Credit: California Department of Public Health

California’s flavored tobacco ban causes mixed feelings among Sacramento locals

by Kelby McIntosh, Contributing Writer

CONCORD, California – It’s one in the morning on the south end of Contra Costa Boulevard at Lucky’s Food & Liquor. Amid a newly stocked wall of brightly colored cigarette boxes, Rashid Malhi, Owner of Lucky’s, has to rework his merchandise in the store.

Malhi says, “retailers need help to adhere to the various bans, which have varying levels of restrictiveness.”

Malhi is just one of many stores feeling the pressure of Senate Bill 793, the ban on flavored tobacco products. “What are they going to do with all the products? They’re waiting for (the California Department of Tax and Fee Administration) to issue tax write-offs,” he said.

Three years ago, advocates for reducing smoking and vaping in California won a significant victory when they persuaded the state Legislature to adopt Senate Bill 793, a ban on the sale of flavored tobacco products, despite an intense industry lobbying campaign. Under the new statewide ban, most flavored tobacco products are banned from being sold. The law exempts hookah, pipes, loose-leaf tobacco, and cigars valued at over $10.

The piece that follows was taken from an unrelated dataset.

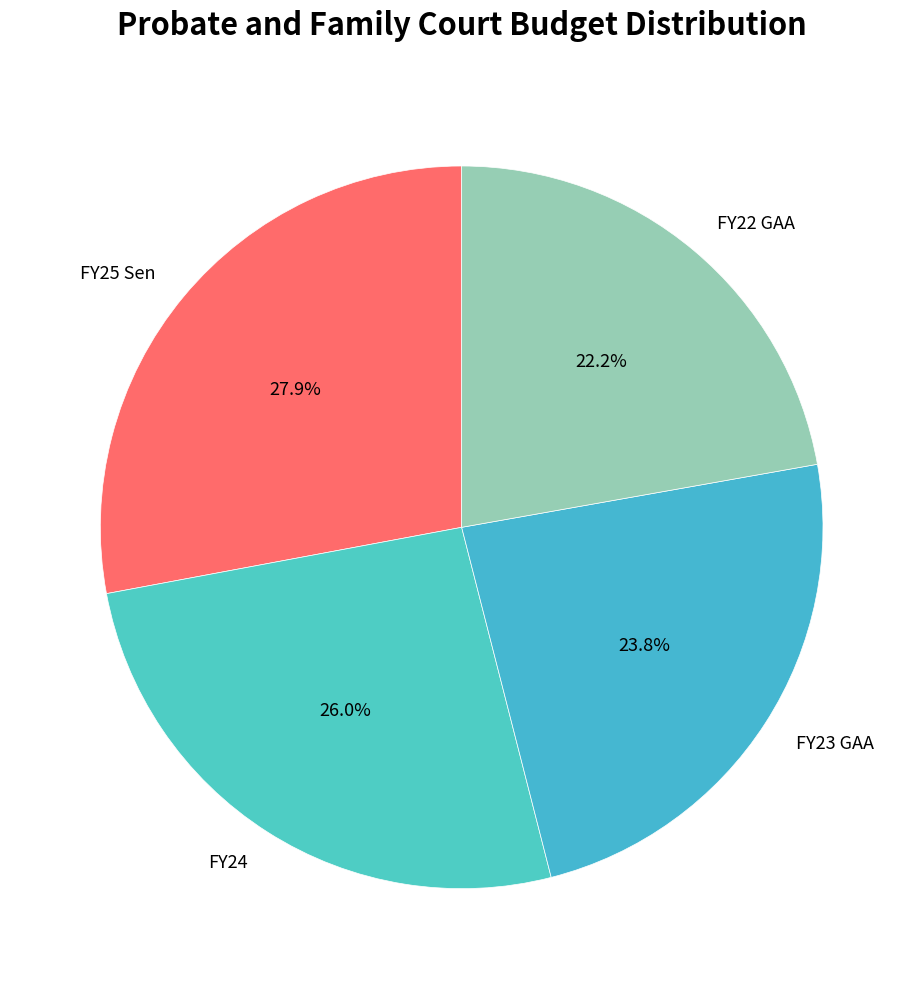

What is the total percentage of FY25 Sen and FY24?

54.0%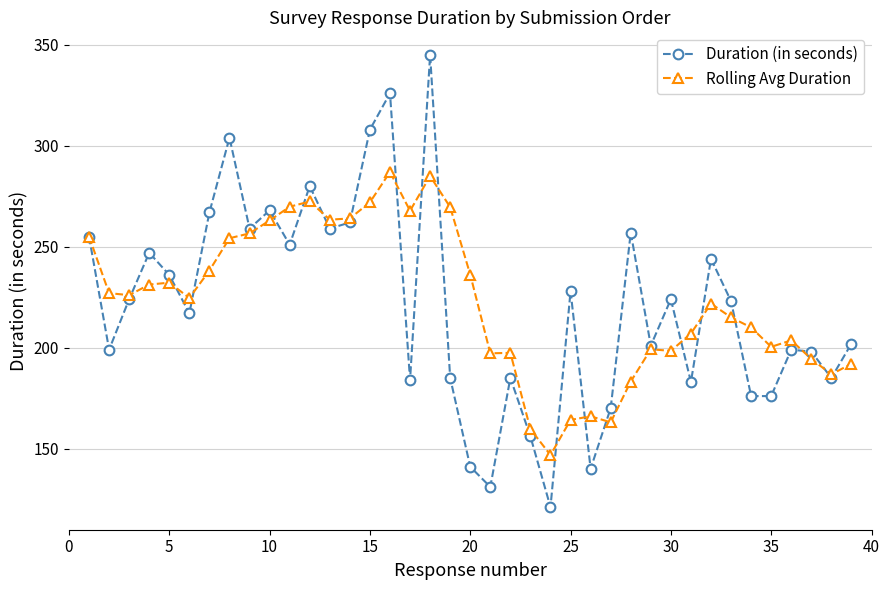

What is the value of the Duration (in seconds) point at the 2nd from the left?

199.0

Despite the outcry of tobacco retailers, Black lawmakers argue that the tobacco industry targets African Americans. “The black community has long been subjected to the predatory marketing of mentholated tobacco products,” says Dr. Valerie Yerger, a University of California, San Francisco health policy researcher and founding member of the African American Tobacco Control Leadership Council.

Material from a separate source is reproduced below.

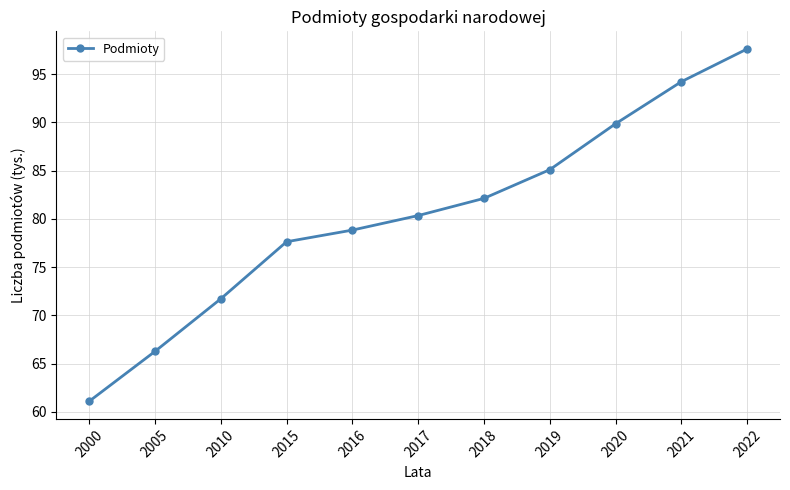

What is the value of the 3rd point from the left?

71.7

The American Lung Association quantifies the disproportionate harm from menthol cigarettes was responsible for 1.5 million new smokers and 157,000 smoking-related premature deaths of Black Americans. “If menthol cigarettes are allowed to stay in the marketplace, the lives of African Americans and others remain at increased risk,” says Yerger.

A nationwide survey has found that e-cigarettes have been the most popular tobacco product among middle and high school students for the ninth year. Dr. Yerger says, “We can no longer ignore the intersecting, overlapping, and distinctive systems of oppression that shape ‘being black in America’ and how menthol cigarettes contribute to widening health disparities.”

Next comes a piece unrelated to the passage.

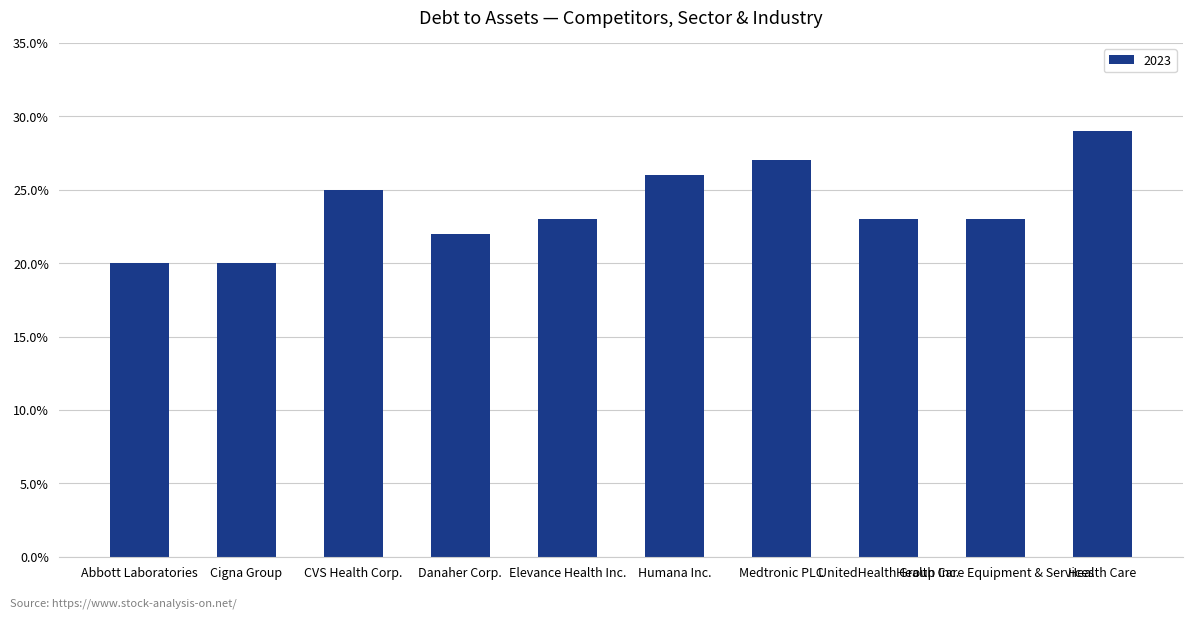

Between Abbott Laboratories and Medtronic PLC, which is larger?

Medtronic PLC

But, despite a statewide ban prohibiting the sale of these products, concerns over the public backlash, political feasibility, and potential cuts to programs funded by tobacco taxes are all factors. As he reflects on his store’s lost merchandise, Malhi says, “The actual issue is that the state rushed to enforce the law.”

“When we look at the need to protect African Americans from the predatory exploitation of the tobacco industry, we need to look at the fact that a menthol ban will protect them,” according to Valerie Yerger, protecting the youth was one of many reasons for and needed the ban on flavored tobacco.

Yerger wrote in the editorial paper, What more evidence is needed? Remove menthol cigarettes from the marketplace—now, “It is long past time for the FDA to get inoculated against whatever the hell is keeping it from getting these deadly products out of the marketplace.”

Because to Dr. Yerger, “It will not only add years to people’s lives, but it will increase the quality of their life.

Valerie B. Yerger, ND is a licensed naturopathic doctor and Professor in Health Policy at the University of California, San Francisco. She is also a founding member of the African American Tobacco Control Leadership Council (AATCLC).